What Duck (fiction is the fodder of reality) Donald Trump is doing is thanks to a Catalan. Calm down, ham. We're not referring to the economist Pau Pujolàs, from the Carlist Solsona (old west Catalan before the American Wild West), which according to Disney Trump Co. serves to justify the intifada of calculating global tariffs by quoting – erroneously – an academic article by this university professor in Canada. No. We're referring to another Catalan who already predicted tariffs in 1874 from the United States: "If all the Catalans scattered around the world returned to Catalonia, there wouldn't be enough room." Let's understand the burden.

Artur Cuyàs Armengol was born in Barcelona, ​​​​but he goes on a path to New York. His Catalan father and Cuban mother are merchants. The guy makes a name for himself and a brand. He invests his money in many things, but above all in the future: The Llumanera of New YorkA Catalan-language magazine in the United States. Never seen before. With this proton of paper, still in the age of candles, it draws an economic-political-cultural triangle: Catalonia - Latin America - United States. A geometry of luminous Catalan interests. A real, virtual, global Catalonia. Money, pasta, top. Listen to the rattling of the New Yorker From Barcelona's Rec Street, now on Broadway. Wow!

They say the Catalans are just four cats in New York compared to the colonies: Irish, German, Dutch, Italian... But the Catalans are "bell-bell cats." The list of Catalans who play bells, flutes, peppers, carachos, and every other utensil Dolby Surround In the Big Apple in 1874, it's enough to make you deaf: the vice-consul and the secretary of the Spanish consulate; a newspaper editor; seven large companies run by Catalans; shops: a shoe store, a fruit store, two wine stores, two dried fruit stores, a tailor, two inns, and two etc., etc. Add up: musicians, teachers, artists... And, of course, "until There's a Catalan farmer called Balmes, and although he's lived here for many years, he drinks wine from a porrón and is more Catalan than Serrallonga." Four cats? In 1874 there's a colony of Catalans who've been there for twenty or thirty years and they're adding up, adding up... In the profit and loss account, watch out because they're your children, and they never forget their homeland, nor their language." Nice? Or not.

Cuyàs was in it for the money. moneyA golden example in the box: a frayed and dying 15-year-old boy who had left Barcelona for Cuba in 1877 built the Payret Theater in Havana. That had never been seen before. A butcher built an empire. There were hundreds like Joaquim Payret, Catalans with money in abundance. They were models. luminary For Cuyàs.

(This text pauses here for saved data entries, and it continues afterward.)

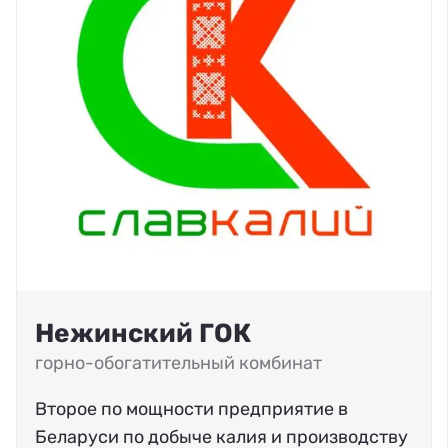
Нежинский ГОК
горно-обогатительный комбинат
Второе по мощности предприятие в
Беларуси по добыче калия и производству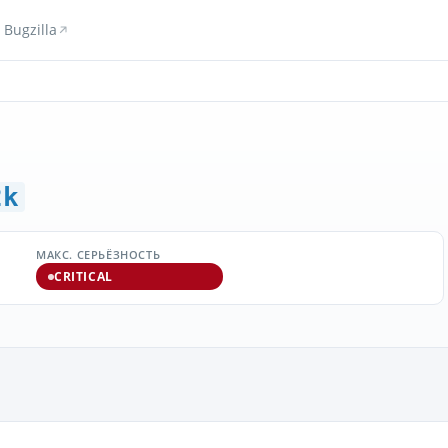
Bugzilla
2k
МАКС. СЕРЬЁЗНОСТЬ
CRITICAL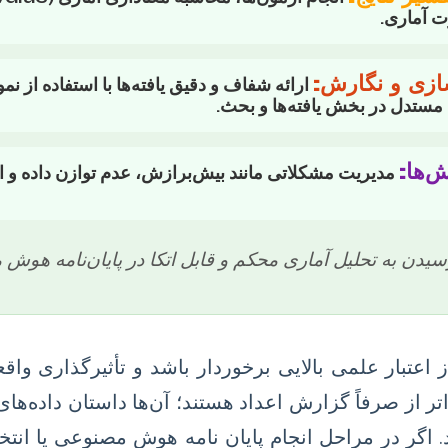
ت آماری.
ازی و نگارش:
ارائه شفاف و دقیق یافته‌ها با استفاده از نم
ستدل در بخش یافته‌ها و بحث.
‌ها:
مدیریت مشکلاتی مانند بیش‌برازش، عدم توازن داده و 
سیدن به تحلیل آماری محکم و قابل اتکا در پایان‌نامه هوش
 اعتبار علمی بالایی برخوردار باشد و تأثیرگذاری وا
اتر از صرفاً گزارش اعداد هستند؛ آن‌ها داستان داده‌ه
ند. اگر در مراحل انجام پایان نامه هوش مصنوعی یا ان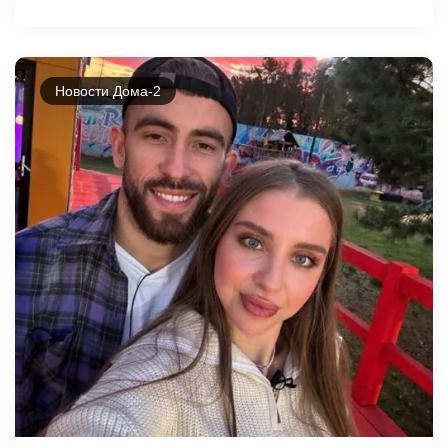
Новости Дома-2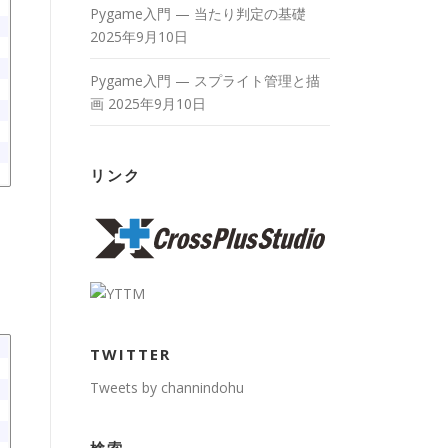
Pygame入門 — 当たり判定の基礎
2025年9月10日
Pygame入門 — スプライト管理と描
画
2025年9月10日
リンク
TWITTER
Tweets by channindohu
検索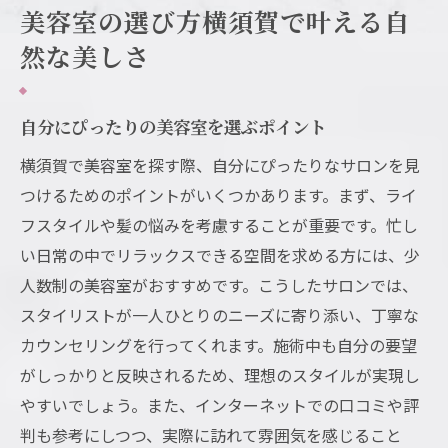
美容室の選び方横須賀で叶える自
然な美しさ
自分にぴったりの美容室を選ぶポイント
横須賀で美容室を探す際、自分にぴったりなサロンを見
つけるためのポイントがいくつかあります。まず、ライ
フスタイルや髪の悩みを考慮することが重要です。忙し
い日常の中でリラックスできる空間を求める方には、少
人数制の美容室がおすすめです。こうしたサロンでは、
スタイリストが一人ひとりのニーズに寄り添い、丁寧な
カウンセリングを行ってくれます。施術中も自分の要望
がしっかりと反映されるため、理想のスタイルが実現し
やすいでしょう。また、インターネットでの口コミや評
判も参考にしつつ、実際に訪れて雰囲気を感じること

That's why he defended Catalan protectionism with the triangle. Fees, taxes, royalties. That's why there are Catalans who opposed the Spanish-American War: for money. And because the Catalans were a parastate: real and virtual. That's why Cuyàs was persecuted by American justice. For an agitator. For a spy. For a Spanish agent. Witch hunt. Our toll.

"Catalans, the world is ours / since without struggle or war / there is no people on earth / where the Catalans are not," Cuyàs wrote. But for that, you need dollars, euros, shells. We are tariffs. Tariffs without a state. Human tariffs. The price to pay. The most expensive and painful. The tariff of freedom.